Napier

Ted’s and my day started with a bus tour of Napier, NZ. Napier was greatly damaged by the 1931 earthquake. Every building in the business district collapsed, fires burned for 36 hours, the infrastructure was completely inoperable, etc., etc. As a result, much of the city needed to be rebuilt and so, it reflects the art deco architecture popular in the 1930s. These small houses (more like cottages in the U.S.) sell for $400,000-$500,000.

Notice how small the lawns are. They’re not any larger on the other sides of the houses, and much of the property is used for a small garden and automobile parking. I didn’t see any swing sets, swimming pools, or patios.

There are not many two-story houses in Napier because they are too expensive. The neighborhood in the picture below was described as “posh,” and these houses sell for about $1 million; if they have a pretty view, the price goes to at least $2 million. For all that money, they don’t have very much land either. Overnight street parking is not possible, so garages are often built in front of the houses, or cars are parked on the front lawns or beside the houses.

I’m amazed at the way housing is built on the mountainsides in NZ. Yesterday, we saw houses with nearly vertical funiculars to avoid climbing several hundred stairs from the street to the front door; today we saw a steep staircase with a lot more steps than I’d want to climb if I forgot something in the house or in the car. Ted and I have seen carports that are level with the front of the house and have support posts at least 40-50 feet tall on the opposite end.

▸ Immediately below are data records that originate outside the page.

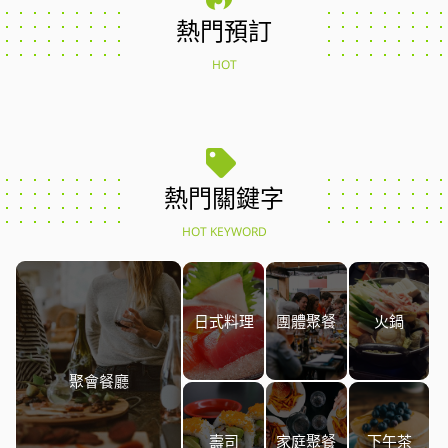
熱門預訂
HOT
熱門關鍵字
HOT KEYWORD
日式料理
團體聚餐
火鍋
聚會餐廳
壽司
家庭聚餐
下午茶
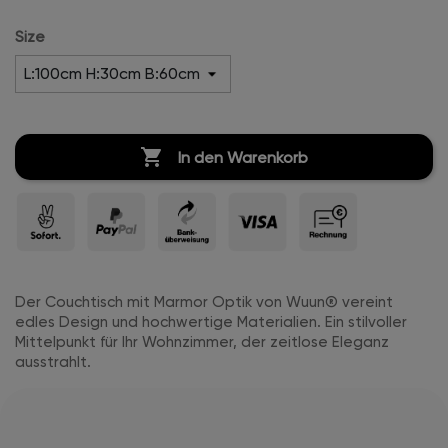
Hochglanz
Size

In den Warenkorb
Der Couchtisch mit Marmor Optik von Wuun® vereint
edles Design und hochwertige Materialien. Ein stilvoller
Mittelpunkt für Ihr Wohnzimmer, der zeitlose Eleganz
ausstrahlt.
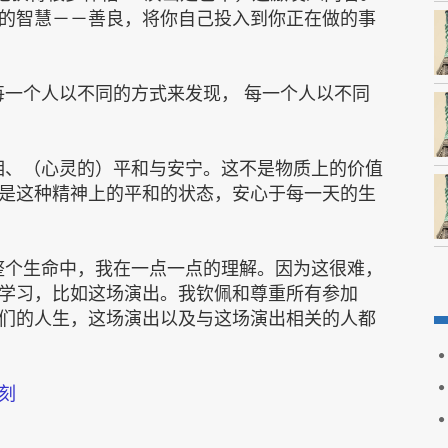
的智慧－－善良，将你自己投入到你正在做的事
每一个人以不同的方式来发现， 每一个人以不同
相、（心灵的）平和与安宁。这不是物质上的价值
是这种精神上的平和的状态，安心于每一天的生
整个生命中，我在一点一点的理解。因为这很难，
学习，比如这场演出。我钦佩和尊重所有参加
们的人生，这场演出以及与这场演出相关的人都
刻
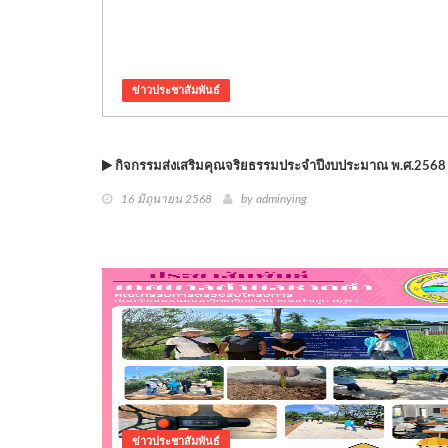
ข่าวประชาสัมพันธ์
กิจกรรมส่งเสริมคุณจริยธรรมประจำปีงบประมาณ พ.ศ.2568
16 มิถุนายน 2568
by adminying
ข่าวประชาสัมพันธ์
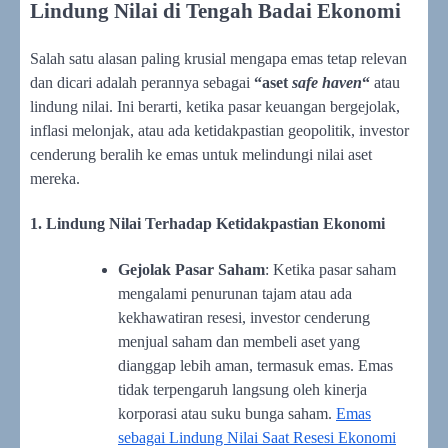
Lindung Nilai di Tengah Badai Ekonomi
Salah satu alasan paling krusial mengapa emas tetap relevan
dan dicari adalah perannya sebagai
“aset
safe haven
“
atau
lindung nilai. Ini berarti, ketika pasar keuangan bergejolak,
inflasi melonjak, atau ada ketidakpastian geopolitik, investor
cenderung beralih ke emas untuk melindungi nilai aset
mereka.
1. Lindung Nilai Terhadap Ketidakpastian Ekonomi
Gejolak Pasar Saham
: Ketika pasar saham
mengalami penurunan tajam atau ada
kekhawatiran resesi, investor cenderung
menjual saham dan membeli aset yang
dianggap lebih aman, termasuk emas. Emas
tidak terpengaruh langsung oleh kinerja
korporasi atau suku bunga saham.
Emas
sebagai Lindung Nilai Saat Resesi Ekonomi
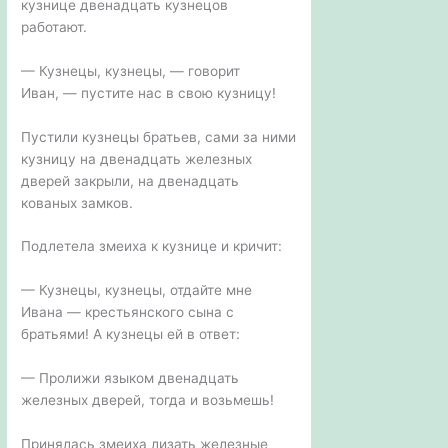
кузнице двенадцать кузнецов
работают.
— Кузнецы, кузнецы, — говорит
Иван, — пустите нас в свою кузницу!
Пустили кузнецы братьев, сами за ними
кузницу на двенадцать железных
дверей закрыли, на двенадцать
кованых замков.
Подлетела змеиха к кузнице и кричит:
— Кузнецы, кузнецы, отдайте мне
Ивана — крестьянского сына с
братьями! А кузнецы ей в ответ:
— Пролижи языком двенадцать
железных дверей, тогда и возьмешь!
Принялась змеиха лизать железные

Photos don’t provide the depth of field needed to show how steep the hillsides behind these houses are, but notice that there are several levels of homes all the way to the top.

Moving on to the shoreline, Napier has a beautiful park that seems to extend for several miles. There are swimming pools (the ocean water is cold here), sports fields, playgrounds, gardens, sculptures, and more. The “junior bike track” part of the playground provides driving practice for young children. They can ride their bikes and learn to follow traffic lights, signs, etc. Our guide suggested the kids probably forget all of this when they get behind the wheel of a real car.

The first park sculpture below is “Freedom Lady” and honors the women who took care of everything on the home front while the men went to war. It also represents the strength of women. The second sculpture is called “Millenium.” Napier decided it was the first city in the world on which the sunrise could be seen on January 1, 2000, so the disc in this sculpture is placed directly above the spot at which the sun rose on that day.

Other places in the park are simply beautiful. There were a lot of people biking on the bike trail, swimming in the pools, skating in the skate park, and playing on the playgrounds. I was surprised at the number of young children in the park on a Tuesday morning until our guide mentioned that the kids are on their summer break now and will go back to school later in January. Of course: summer break over Christmas in December and January, right?

Napier has a temperate climate and can grow just about anything; however when an Englishman came to Napier and decided to grow tobacco, he built this city-block-size building before he discovered that tobacco might be the only thing that doesn’t grow well in Napier.

As we headed back to our ship, I had a pretty view of the city. You can see how steep the land is; you can see how the houses are built up the steep mountainsides; and you can get a good look at how the needles on the Norfolk (aka Cook) pine grow only upward and not in other directions on the branches.